What to produce => What this exercise calls for is an exact copy of the data.

-------- Data under study --------

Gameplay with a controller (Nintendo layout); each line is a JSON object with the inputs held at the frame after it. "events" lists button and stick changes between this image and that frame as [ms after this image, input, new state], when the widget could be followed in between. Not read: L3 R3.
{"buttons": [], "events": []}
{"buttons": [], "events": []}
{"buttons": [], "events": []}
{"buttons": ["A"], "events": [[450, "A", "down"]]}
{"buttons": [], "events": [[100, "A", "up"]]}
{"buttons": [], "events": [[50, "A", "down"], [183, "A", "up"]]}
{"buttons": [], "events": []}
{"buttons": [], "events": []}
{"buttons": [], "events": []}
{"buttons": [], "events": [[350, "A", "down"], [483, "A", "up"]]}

--------

Response to the task =>
Gameplay with a controller (Nintendo layout); each line is a JSON object with the inputs held at the frame after it. "events" lists button and stick changes between this image and that frame as [ms after this image, input, new state], when the widget could be followed in between. Not read: L3 R3.
{"buttons": [], "events": []}
{"buttons": [], "events": []}
{"buttons": [], "events": []}
{"buttons": ["A"], "events": [[450, "A", "down"]]}
{"buttons": [], "events": [[100, "A", "up"]]}
{"buttons": [], "events": [[50, "A", "down"], [183, "A", "up"]]}
{"buttons": [], "events": []}
{"buttons": [], "events": []}
{"buttons": [], "events": []}
{"buttons": [], "events": [[350, "A", "down"], [483, "A", "up"]]}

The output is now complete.